15h49 : Notre journaliste Fabien Magnenou est à Gênes. Il détaille la situation des riverains après le drame d'hier.

15h41 : A l'occasion de la fête catholique de l'Assomption, le pape François a évoqué la "tragédie" du pont Morandi et exprimé son soutien aux victimes, devant des milliers de fidèles réunis sur la place Saint-Pierre, au Vatican.



(FILIPPO MONTEFORTE / AFP)

15h23 : "Le ministère de l’Europe et des Affaires étrangères confirme avec tristesse la présence d’un quatrième ressortissant français parmi les victimes de la catastrophe de Gênes. Nous adressons à sa famille toutes nos condoléances", écrit le ministère dans un communiqué.

15h23 : Le Quai d'Orsay annonce la mort d'un quatrième français dans l'effondrement d'une portion du pont Morandi.
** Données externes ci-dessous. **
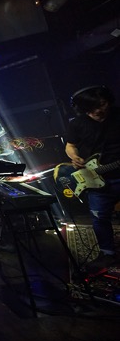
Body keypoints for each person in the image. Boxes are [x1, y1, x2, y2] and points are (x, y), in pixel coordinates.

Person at [65, 86, 120, 271]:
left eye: (102, 104)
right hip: (94, 178)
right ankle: (107, 253)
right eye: (91, 108)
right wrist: (74, 157)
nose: (98, 110)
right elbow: (70, 145)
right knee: (99, 217)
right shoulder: (77, 123)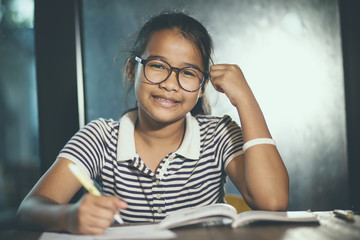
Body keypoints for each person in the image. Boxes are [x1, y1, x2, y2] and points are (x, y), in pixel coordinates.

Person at [17, 11, 289, 234]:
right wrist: (68, 216)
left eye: (189, 73)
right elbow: (29, 210)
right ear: (131, 69)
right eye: (158, 66)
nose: (170, 84)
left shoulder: (219, 134)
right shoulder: (99, 138)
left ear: (202, 86)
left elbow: (273, 201)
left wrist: (245, 99)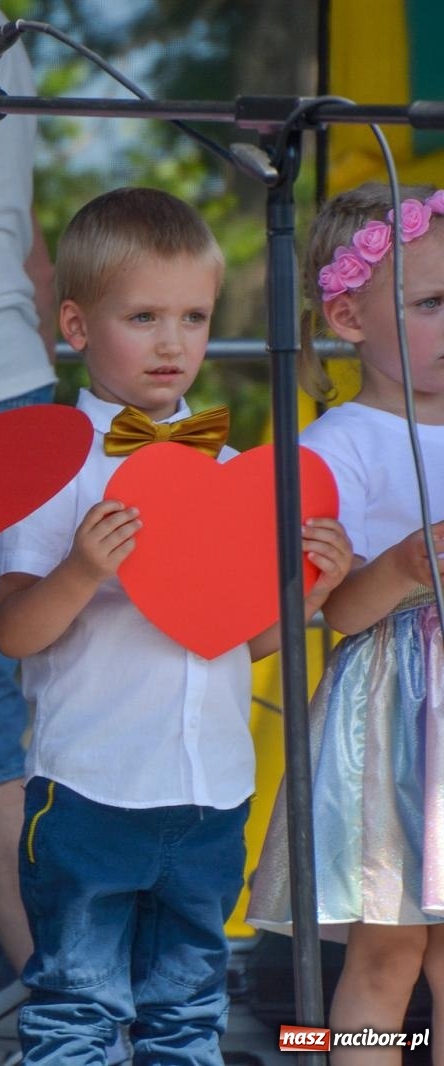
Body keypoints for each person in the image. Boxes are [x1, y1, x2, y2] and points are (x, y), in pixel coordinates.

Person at [0, 186, 352, 1064]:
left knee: (189, 1011)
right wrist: (81, 570)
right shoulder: (55, 463)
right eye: (142, 316)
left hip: (211, 795)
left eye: (193, 317)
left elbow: (241, 637)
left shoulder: (235, 472)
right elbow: (12, 633)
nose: (172, 342)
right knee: (76, 1008)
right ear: (75, 325)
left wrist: (307, 596)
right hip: (88, 792)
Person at [249, 183, 444, 1062]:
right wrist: (405, 567)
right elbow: (335, 613)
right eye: (432, 302)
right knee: (389, 945)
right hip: (393, 712)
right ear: (348, 315)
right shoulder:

15h22 : Le chanteur italien Eros Ramazzotti rend hommage aux victimes de la catastrophe du pont Morandi.

14h53 : "Entre la pluie qui tombait très fort et les gens qui paniquaient, il y avait vraiment une ambiance apocalyptique." Hier, une portion du pont Morandi s'est effondré, à Gênes. Le dernier bilan, provisoire, fait état de 39 morts. Notre journaliste Benoît Zagdoun revient sur cette catastrophe minute par minute dans cet article.




(VALERY HACHE / AFP)

13h33 : Le chef de la diplomatie française, Jean-Yves Le Drian, fait part de sa "grande tristesse" après la découverte de trois Français parmi les victimes du drame de Gênes.

13h16 : "Sur les 12 000 ponts que compte le réseau, un tiers nécessite des réparations", explique cette étude conjointe du ministère de la Transition écologique et du ministère des Transports. Mais cela ne signifie pas que leur situation est inquiétante : "Le plus souvent, il s'agit de petites réparations, afin de prévenir l'apparition de dégradations structurelles", explique le rapport.

13h16 : Une catastrophe comme celle de Gênes est-elle possible en France ? En France, environ 840 ponts présentent "à terme un risque d'effondrement", estime un rapport gouvernemental publié en juillet. Il s'agit de 7% du total.

12h49 : Notre journaliste Fabien Magnenou est à Gênes. Il rapporte des propos de riverains et du vice-président du Conseil.

12h38 : Au total, la catastrophe a fait au moins 39 morts et 15 blessés, selon le dernier bilan provisoire.

12h19 : Quelles sont les structures les plus surveillées en France ? "Sur tout le réseau français, l'ensemble de nos infrastructures est visité tous les ans", martèle Elisabeth Borne. "L'entretien est notre priorité", poursuit-elle.

12h19 : "Les ponts français font objet de visite annuelle", assure la ministre des Transports sur franceinfo. "Et de visites plus détaillées tous les trois ans."

12h18 : Elisabeth Borne, ministre des Transports, est l'invitée de franceinfo. "Il est trop tôt pour connaître les causes de l'effondrement du pont [Morandi]", déclare-t-elle.

11h57 : Notre journaliste Fabien Magnenou est arrivé à Gênes à proximité du viaduc qui s'est effondré. Il a pu s'entretenir avec des secouristes.